• _VORLIEGENDE DATEN_
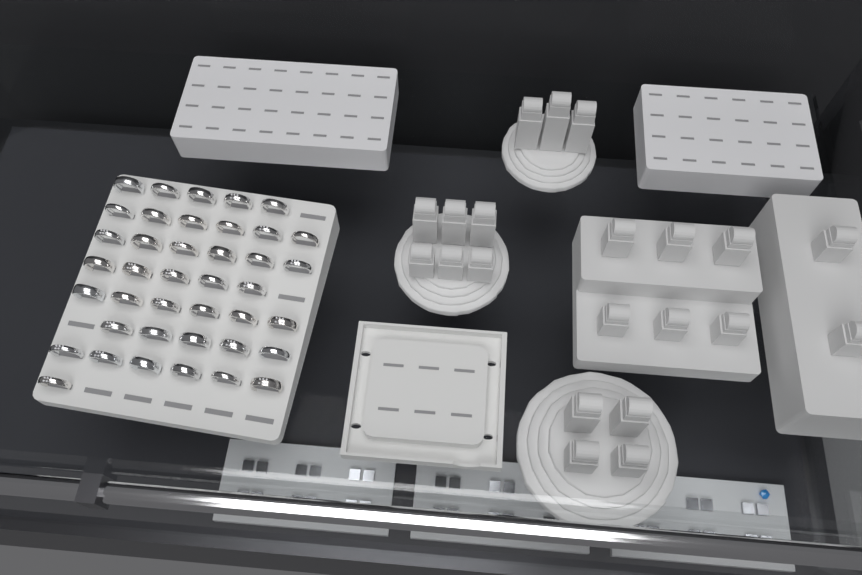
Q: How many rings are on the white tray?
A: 40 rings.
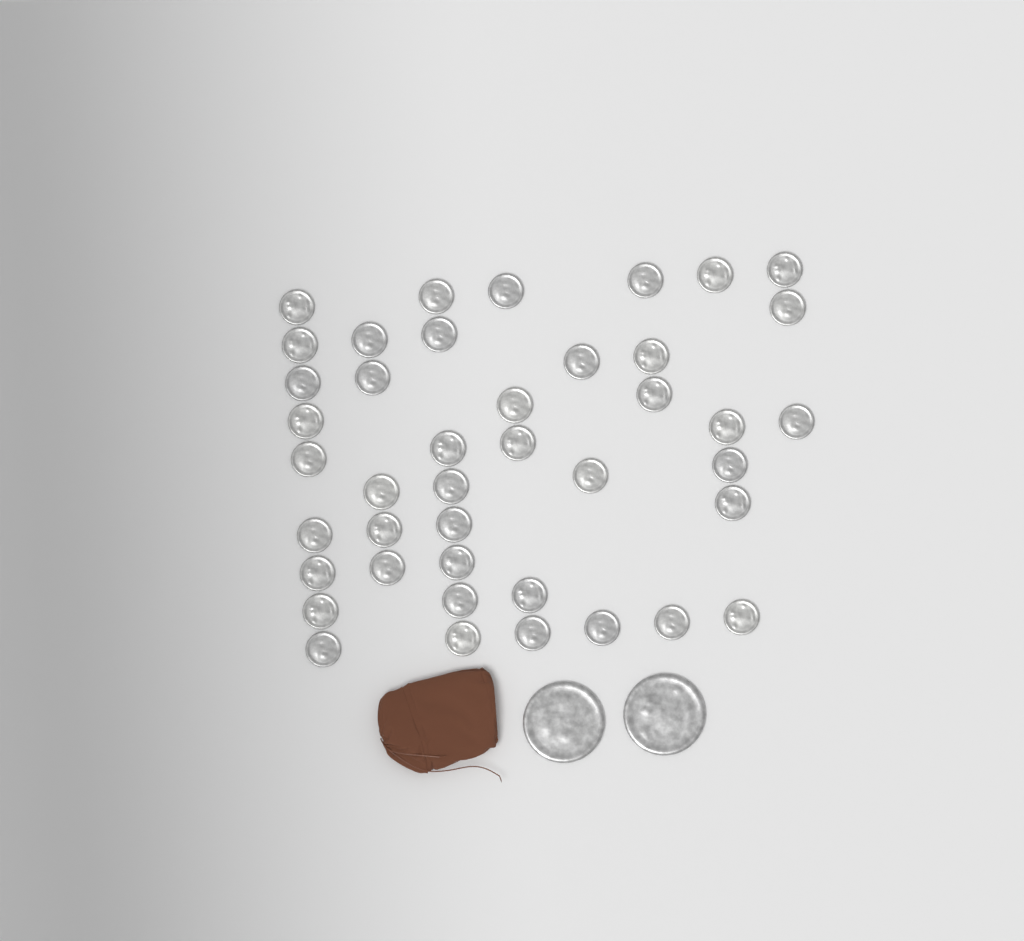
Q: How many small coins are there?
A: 42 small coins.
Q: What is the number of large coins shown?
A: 2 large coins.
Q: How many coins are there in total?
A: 44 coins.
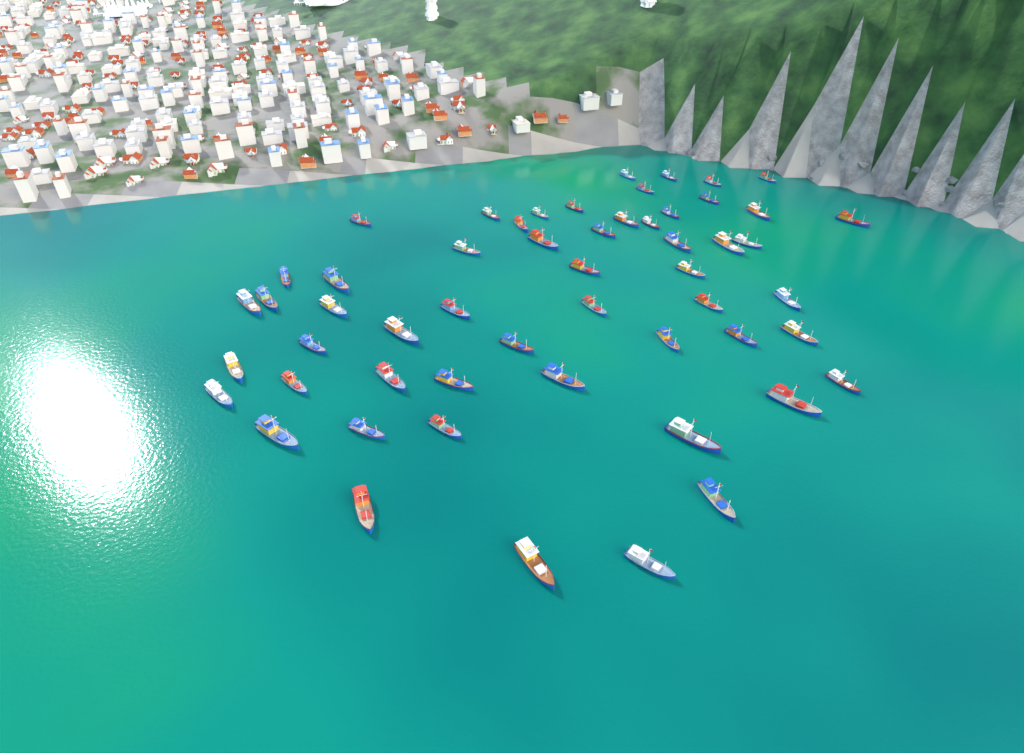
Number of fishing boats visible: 55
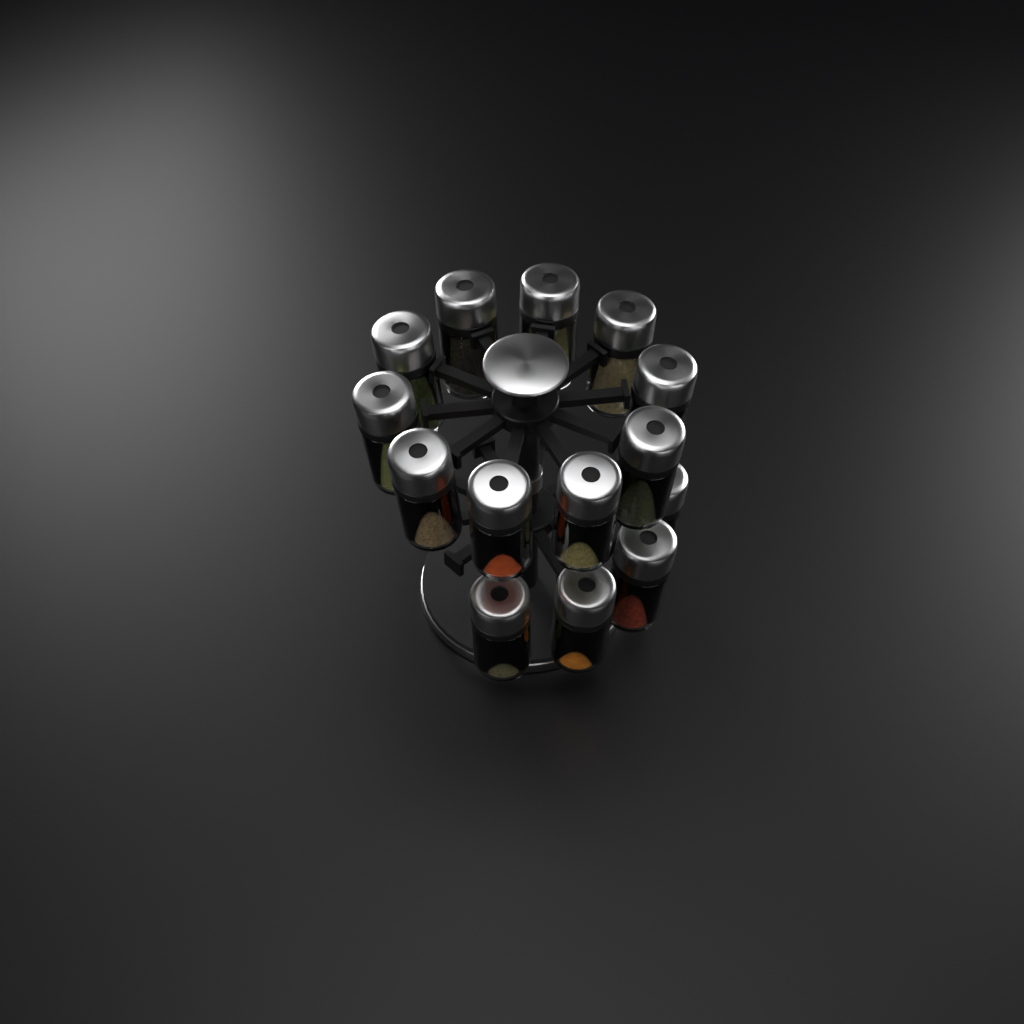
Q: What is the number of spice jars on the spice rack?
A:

• _ZU ERLEDIGENDE AUFGABE_
Gib sämtliche obigen Datensätze Zeile für Zeile unverändert wieder. Die Bilder lässt du dabei weg.

• _DIE LÖSUNG_
Q: How many rings are on the white tray?
A: 40 rings.
Q: How many small coins are there?
A: 42 small coins.
Q: What is the number of large coins shown?
A: 2 large coins.
Q: How many coins are there in total?
A: 44 coins.
Number of fishing boats visible: 55
Q: What is the number of spice jars on the spice rack?
A:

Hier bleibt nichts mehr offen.